Jakarta (pilar.id) – Komisi III DPR mendorong untuk menggunakan hak angket dalam rangka menyelidiki transaksi janggal senilai Rp349 triliun Kementerian Keuangan (Kemenkeu). Wakil Ketua Komisi III DPR Ahmad Sahroni mengatakan, usulan penggunaan hak angket itu masih dalam tahap pembahasan dari fraksi lain.
“Usulan teman-teman untuk angket terkait isu tersebut masih dalam tahap pembahasan dari teman-teman fraksi lain,” kata Sahroni, di Jakarta, Selasa (11/4/2023).

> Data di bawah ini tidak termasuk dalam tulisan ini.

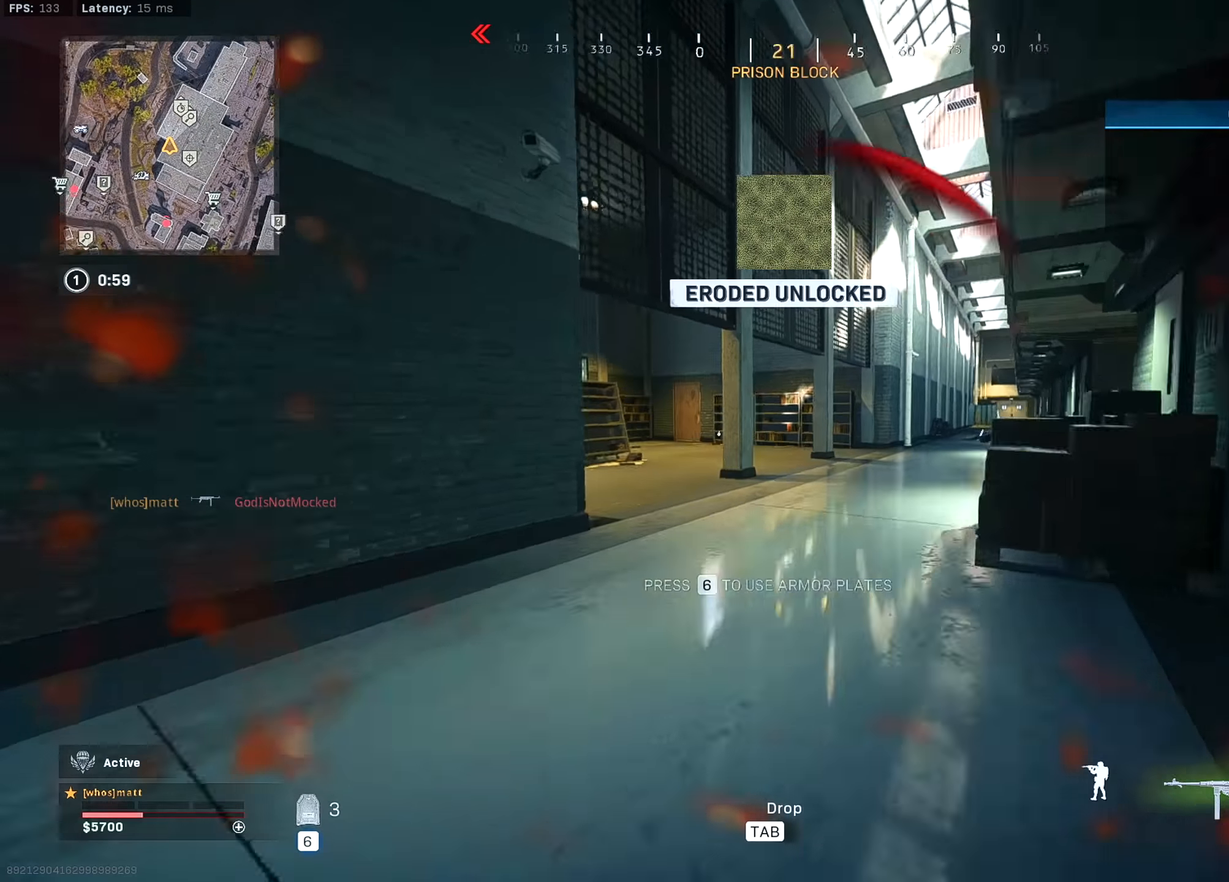
{"keys": ["d"], "mouse": [], "mouse_move": "right", "events": [[34, "shift", "up"], [200, "d", "down"], [367, "d", "up"], [434, "d", "down"], [434, "w", "up"]]}
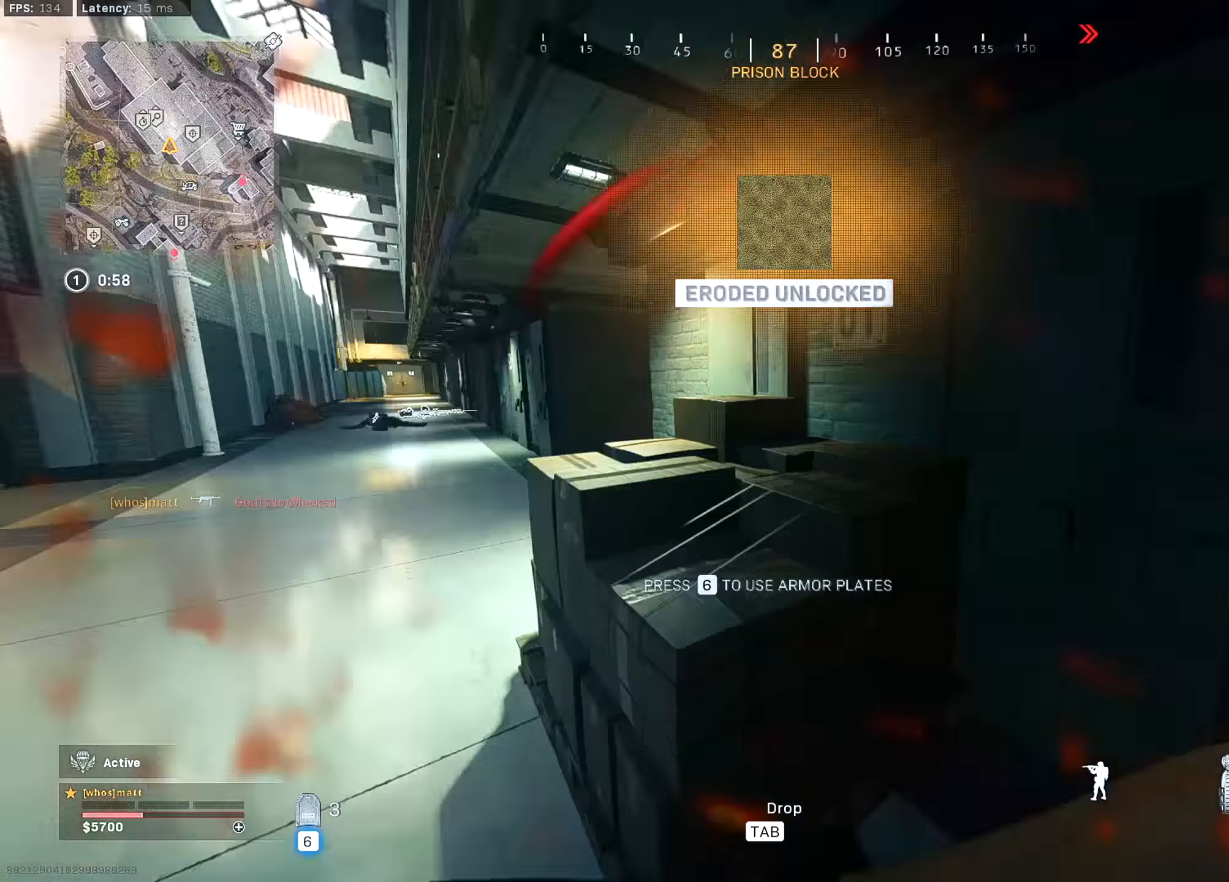
{"keys": ["d", "x"], "mouse": [], "mouse_move": "up-left", "events": [[167, "x", "down"]]}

Sahroni menjelaskan, penggunaan hak angket tersebut juga masih menunggu masa sidang DPR berikutnya. Sebab, usai reses Idul Fitri 2023 nanti, Menteri Keuangan (Menkeu) akan memberikan penjelasan lanjutan. Apabila, Sri Mulyani tak bisa menjelaskan secara clear, maka DPR akan menggunakan hak angketnya.
“Kalau bu menteri telah memberikan laporan yang sudah diselesaikan, dan masih ada pertanyaan. Maka kita minta kembali apa yang menjadi isu dari Rp349 triliun,” kata Sahroni.
Menurut Sahroni, dari penjelasan Sri Mulyani di Komisi II DPR hari ini cukup memberikan titik terang. Namun, ada perlu penjelasan lebih detail dari 300 surat yang dikirimkan Pusat Pelaporan dan Analisis Transaksi Keuangan (PPATK).
Sahroni menambahkan, pemerintah tidak perlu membentuk satgas tindak pidana pencucian uang (TPPU). Sebab, saat ini sudah ada Komite TPPU yang bertugas mendalami isu tersebut.
“Jadi satgas sebenarnya nggak perlu. Itu buang-buang waktu karena sistemnya sama, strukturnya sama. Ya buat apa? Mending yang itu saja dimaksimalkan untuk mendapatkan hasil daripada laporan hasil analisa PPATK kepada Komite TPPU,” kata dia.
Senada, anggota Komisi III DPR Benny K Harman awalnya mendukung pembentukan satgas. Namun, ia lantas tak jadi memberikan dukungannya setelah melihat anggota satgas TPPU.
“Kok itu-itu juga. Pak Mahfud masalah ini ada di kepabeanan, ada di perpajakan, ada di penegak hukum itu juga. Kok mereka lagi anggotanya. Nggak masuk di akal saya. Bagi saya ini agenda untuk close kasus ini secara halus,” kata Benny. (ach/hdl)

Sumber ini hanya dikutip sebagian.